L’administration Biden est complice du un bloc autoritaire-totalitaire. Elle se comporte comme si elle acceptait l’avancée de la Chine vers l’hégémonie mondiale, comme si elle acceptait l’idée que l’Iran des mollahs avance vers l’hégémonie régionale au Proche-Orient, et comme si elle acceptait les buts que se fixe Poutine, et elle se comporte ainsi parce qu’elle accepte fondamentalement l’avancée de la Chine vers l’hégémonie mondiale, l’avancée de l’Iran vers l’hégémonie régionale au Proche-Orient et les buts que se fixe Poutine. J’ai dit qu’elle était composée de crétins gauchistes, et il y a du crétinisme dans son comportement, mais il y a aussi du gauchisme, et l’acceptation d’un monde dominé par la Chine.
L’administration Biden est au service du great reset, un projet global basé sur le modèle chinois, conçu à Davos en coopération avec des milliardaires aux ambitions idéocratiques tels que Larry Fink, et ce projet est du côté de la soumission au bloc autoritaire-totalitaire.
Les dirigeants d’Europe occidentales ont essentiellement les mêmes orientations que l’administration Biden. Leurs postures actuelles ne doivent tromper personne. Ils sont eux aussi au service du great reset et du côté de la soumission au bloc autoritaire-totalitaire.
Poutine ne restera pas en situation d’échec, non, et il emploiera tous les moyens pour redresser la situation, oui. Il a, disais-je, commencé à le faire. Et il sait ce que je viens d’écrire.
L’administration Biden est ce qu’elle est : elle ne fera rien pour sauver l’Ukraine du joug russe, et rien pour faire échapper l’Europe à la dépendance énergétique vis-à-vis de la Russie. Elle ne fait rien pour échapper à sa propre dépendance énergétique vis-à-vis de la Russie. Elle paie chaque jour des milliards de dollars à la Russie qui servent à celle-ci pour financer la guerre en Ukraine.
L’Europe occidentale est ce qu’elle est : il n’y a aucun réveil de l’OTAN, mais une panique européenne temporaire, et aucun dirigeant européen ne reproche aux Etats-Unis de Biden de faillir à leur mission de principale puissance du monde libre, aucun !

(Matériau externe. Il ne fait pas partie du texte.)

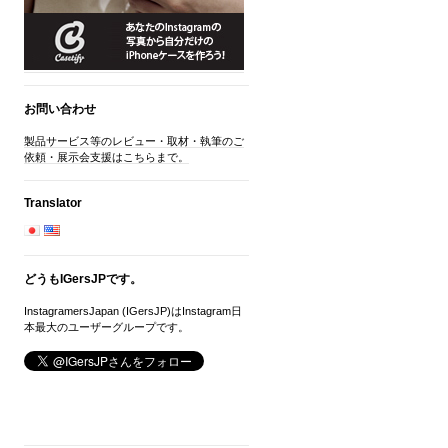
お問い合わせ
製品サービス等のレビュー・取材・執筆のご
依頼・展示会支援はこちらまで。
Translator
どうもIGersJPです。
InstagramersJapan (IGersJP)はInstagram日
本最大のユーザーグループです。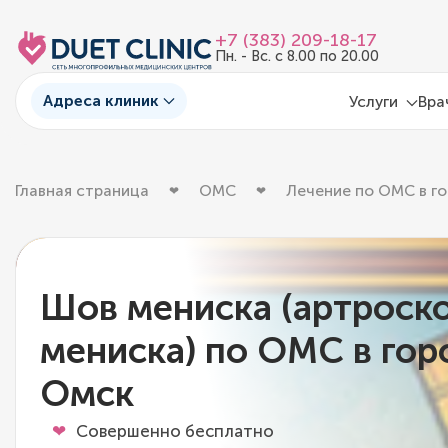
+7 (383) 209-18-17
Пн. - Вс. с 8.00 по 20.00
Адреса клиник
Услуги
Вра
Главная страница
ОМС
Лечение по ОМС в г
Шов мениска (артроск
мениска) по ОМС в гор
Омск
Совершенно бесплатно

Aucun dirigeant européen ne reproche à l’administration Biden de ne pas utiliser les capacités de dissuasion américaines. Aucun !
Quand Poutine redressera la situation, l’administration Biden et les dirigeants européens se coucheront.
Quand l’Ukraine sera vaincue, les uns et les autres parleront, puis se tairont. Ce sera tout.
Seul Trump et les républicains dignes de ce nom aux Etats-Unis constituent une alternative et entendent combattre le bloc autoritaire-totalitaire. Seuls, ils auraient été du côté des Ukrainiens et de toute façon, comme je l’ai déjà dit, si Trump était toujours à la Maison Blanche rien de ce qui s’est passé et se passe n’aurait eu et n’aurait lieu. Rien !
Poutine n’aurait reçu aucun avantage. Volodymyr Zelensky ne se serait pas fait provoquant vis-à-vis de Poutine et n’aurait pas harcelé les deux républiques russophones autoproclamées. Il y aurait veillé. Il y a veillé pendant quatre ans. Il a fait comprendre pendant quatre ans à Poutine que s’il attaquait, lui, Donald Trump, réagirait. Trump aurait continué à endiguer la Chine, asphyxier l’Iran, poser des limites strictes à la Russie. Il aurait continué à combattre tout ce qu’incarne le great reset et à combattre le bloc autoritaire-totalitaire.
Si comme c’est très probable, les Républicains dignes de ce nom remportent les deux chambres du Congrès en novembre prochain et si, comme c’est très probable aussi, Trump gagne pour la troisième fois en novembre 2024, les membres de l’administration Biden et toute la gauche américaine seront furieux, tout comme le bloc autoritaire-totalitaire et tous les adeptes du great reset. Les dirigeants européens seront furieux aussi. Cela se verra dans les médias européens. Ce ne sera pas surprenant.